Like many greenhouse growers in Vermont, New Hampshire and Maine, the Boyds control aphids and other pests by releasing predatory and parasitic insects to attack the bugs that threaten the plants. The wasps cannot sting people but they do puncture the aphid’s body with an ovipositor. The ovipositor deposits an egg into the aphid. The egg hatches and the wasp larva hungrily feeds on the internal organs of the aphid, killing it as thoroughly as any pesticide.

According to D J Boyd, it is not less expensive than using the pesticides that he used to put into each pot of soil, but he is glad to be done with the synthetic pesticide that he was using. “We aren’t using the systemics or the aerosols anymore in the greenhouses. We are not organically certified yet, but I am hoping that we will grow into that,” said Boyd. “Right now we use sticky traps in the greenhouse to tell us if there are any little hot spots where there are aphids in the greenhouse, and we will still use some insecticides like pyrethrins or even some soap to control the aphids in those spots. But we use way less than we used to since we started using the wasps.”

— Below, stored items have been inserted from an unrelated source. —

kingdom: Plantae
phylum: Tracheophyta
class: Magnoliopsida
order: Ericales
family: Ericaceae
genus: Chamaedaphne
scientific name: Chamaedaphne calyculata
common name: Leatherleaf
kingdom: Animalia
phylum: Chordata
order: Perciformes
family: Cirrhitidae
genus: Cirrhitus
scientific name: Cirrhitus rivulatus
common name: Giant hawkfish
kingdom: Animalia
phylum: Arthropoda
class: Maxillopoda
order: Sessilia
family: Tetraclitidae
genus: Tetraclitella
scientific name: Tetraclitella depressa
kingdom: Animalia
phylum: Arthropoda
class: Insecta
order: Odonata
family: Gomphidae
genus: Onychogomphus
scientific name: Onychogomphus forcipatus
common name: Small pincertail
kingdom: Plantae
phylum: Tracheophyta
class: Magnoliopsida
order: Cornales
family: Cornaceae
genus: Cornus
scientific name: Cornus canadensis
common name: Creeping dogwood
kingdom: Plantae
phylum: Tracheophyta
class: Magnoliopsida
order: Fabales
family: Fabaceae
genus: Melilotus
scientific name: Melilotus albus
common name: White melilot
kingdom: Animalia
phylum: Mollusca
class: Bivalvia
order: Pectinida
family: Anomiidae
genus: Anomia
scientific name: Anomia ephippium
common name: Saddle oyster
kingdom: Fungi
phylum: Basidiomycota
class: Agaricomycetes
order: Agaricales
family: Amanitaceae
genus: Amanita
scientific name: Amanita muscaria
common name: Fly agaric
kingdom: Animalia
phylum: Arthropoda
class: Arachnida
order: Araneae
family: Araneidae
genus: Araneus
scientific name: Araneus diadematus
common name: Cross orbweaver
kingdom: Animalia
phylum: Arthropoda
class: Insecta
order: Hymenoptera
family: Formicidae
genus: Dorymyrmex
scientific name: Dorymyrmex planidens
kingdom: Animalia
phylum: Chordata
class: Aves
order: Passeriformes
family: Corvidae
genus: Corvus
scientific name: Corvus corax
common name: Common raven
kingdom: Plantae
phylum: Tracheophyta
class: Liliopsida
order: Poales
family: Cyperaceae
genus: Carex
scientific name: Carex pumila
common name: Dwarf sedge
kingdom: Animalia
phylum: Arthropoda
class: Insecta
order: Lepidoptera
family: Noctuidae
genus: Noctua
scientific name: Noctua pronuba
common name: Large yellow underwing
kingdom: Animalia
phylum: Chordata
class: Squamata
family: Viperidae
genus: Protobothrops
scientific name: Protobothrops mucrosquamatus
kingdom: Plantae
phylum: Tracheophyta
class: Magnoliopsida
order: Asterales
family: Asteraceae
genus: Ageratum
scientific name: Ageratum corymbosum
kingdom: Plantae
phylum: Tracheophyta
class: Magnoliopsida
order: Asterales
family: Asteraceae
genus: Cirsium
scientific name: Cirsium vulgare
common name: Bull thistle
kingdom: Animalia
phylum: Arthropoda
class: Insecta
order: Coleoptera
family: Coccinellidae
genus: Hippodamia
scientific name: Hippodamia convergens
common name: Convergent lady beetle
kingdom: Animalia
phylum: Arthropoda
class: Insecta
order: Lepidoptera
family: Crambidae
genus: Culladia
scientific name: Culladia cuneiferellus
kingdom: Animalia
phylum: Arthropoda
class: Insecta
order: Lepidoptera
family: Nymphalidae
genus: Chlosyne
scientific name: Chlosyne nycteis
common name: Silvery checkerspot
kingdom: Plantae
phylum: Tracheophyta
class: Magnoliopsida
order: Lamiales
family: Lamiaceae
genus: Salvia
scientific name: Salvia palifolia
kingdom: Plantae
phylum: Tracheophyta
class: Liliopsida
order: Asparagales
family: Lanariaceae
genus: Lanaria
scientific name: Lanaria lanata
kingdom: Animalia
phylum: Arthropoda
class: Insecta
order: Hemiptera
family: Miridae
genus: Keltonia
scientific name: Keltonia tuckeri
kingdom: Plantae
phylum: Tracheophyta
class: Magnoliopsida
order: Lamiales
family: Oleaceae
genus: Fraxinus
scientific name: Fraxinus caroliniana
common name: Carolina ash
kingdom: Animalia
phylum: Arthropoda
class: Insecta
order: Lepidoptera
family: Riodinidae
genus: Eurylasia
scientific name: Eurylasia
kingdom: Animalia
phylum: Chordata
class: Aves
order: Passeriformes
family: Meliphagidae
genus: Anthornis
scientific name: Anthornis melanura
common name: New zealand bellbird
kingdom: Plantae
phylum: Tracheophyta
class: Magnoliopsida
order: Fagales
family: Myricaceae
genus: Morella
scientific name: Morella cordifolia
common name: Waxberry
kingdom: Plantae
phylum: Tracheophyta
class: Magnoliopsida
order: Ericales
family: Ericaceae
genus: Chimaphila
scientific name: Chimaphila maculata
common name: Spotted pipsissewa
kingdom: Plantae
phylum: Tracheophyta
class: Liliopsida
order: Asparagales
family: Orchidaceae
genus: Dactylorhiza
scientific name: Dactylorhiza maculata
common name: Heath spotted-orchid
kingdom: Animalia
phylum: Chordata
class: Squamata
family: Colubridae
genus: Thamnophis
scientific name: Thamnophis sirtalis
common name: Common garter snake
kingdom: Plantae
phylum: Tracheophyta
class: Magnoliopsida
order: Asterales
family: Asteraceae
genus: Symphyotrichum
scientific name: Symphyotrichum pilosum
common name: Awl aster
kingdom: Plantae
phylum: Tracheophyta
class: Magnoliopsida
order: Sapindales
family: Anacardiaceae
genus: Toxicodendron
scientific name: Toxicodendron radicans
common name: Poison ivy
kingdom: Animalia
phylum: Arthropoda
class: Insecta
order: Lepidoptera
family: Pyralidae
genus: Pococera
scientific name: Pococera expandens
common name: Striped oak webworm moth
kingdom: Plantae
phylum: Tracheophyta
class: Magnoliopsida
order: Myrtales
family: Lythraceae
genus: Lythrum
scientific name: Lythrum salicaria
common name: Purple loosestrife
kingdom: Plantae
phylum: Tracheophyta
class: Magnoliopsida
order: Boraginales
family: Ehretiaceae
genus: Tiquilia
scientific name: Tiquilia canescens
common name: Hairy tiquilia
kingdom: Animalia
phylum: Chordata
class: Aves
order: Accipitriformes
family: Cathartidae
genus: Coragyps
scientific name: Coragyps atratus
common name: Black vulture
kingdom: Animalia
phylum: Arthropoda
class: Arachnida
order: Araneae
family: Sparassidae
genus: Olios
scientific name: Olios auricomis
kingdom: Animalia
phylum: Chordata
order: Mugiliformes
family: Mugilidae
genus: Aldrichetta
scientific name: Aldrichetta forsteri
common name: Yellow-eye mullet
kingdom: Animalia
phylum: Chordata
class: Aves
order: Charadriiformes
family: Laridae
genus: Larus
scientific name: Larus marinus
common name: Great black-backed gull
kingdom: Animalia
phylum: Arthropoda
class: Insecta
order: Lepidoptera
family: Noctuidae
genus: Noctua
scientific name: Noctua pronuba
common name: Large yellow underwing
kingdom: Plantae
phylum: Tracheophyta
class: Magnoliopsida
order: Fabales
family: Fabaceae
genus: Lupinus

For a while, Boyd tried to rear his own wasps in special insect cages. The tightly sealed cages were filled with plants that had aphids on them. The aphids were exposed to the wasps, and the wasps that hatched were

eventually allowed out of the cage into the greenhouse, where they were needed. According to Dr. Margaret Skinner at the University of Vermont’s Entomology Research Library, using these “banker plant systems” can be a very effective and economical way to control aphids.

In the end Boyd simply found it easier to buy them. “It was one more ball in the air. Trying to make sure that the aphids I was raising in the box were still alive, or that the plants in the box had been watered, was just one more thing to do. And the other balls in the air, the other things that I needed to do on a given day, if I let one of those go, that could end up costing us money, too. When I heard that the price for vials of wasps has come down so low compared to how expensive they were just four years ago, it’s just easier for me to buy them and release them directly into the greenhouse than grow the wasps myself,” said Boyd.

It may not be easier to cut all their wood instead of using propane to heat the greenhouses, but Boyd reports that they are saving a ton of money since they switched to their new wood furnace and boiler. “Look at the size of this thing.” said Boyd, as he opened the door of the furnace. “It just eats up wood. We have to cut the wood and bring it down here to the farm, but it really is worth the time.”

The furnace heats water that is then piped to a fan in the greenhouse. The water releases heat into the air in the greenhouse, and the water is then recirculated back to the furnace. They only use propane as a backup.

According to Vern Grubinger at the University of Vermont Extension, the service has been promoting these types of heating systems because they don’t use fossil fuels, use a locally available fuel source, and can save farmers money when compared to a furnace that uses propane or oil.

“Some growers in Vermont are using corn furnaces. There is a lot of energy in a kernel of corn,” Grubinger said.

One of the things Boyd likes about their furnace is that besides burning cord wood, it can also burn brush. “We are cutting the brush anyway, and all of that becomes fuel, too,” Boyd said.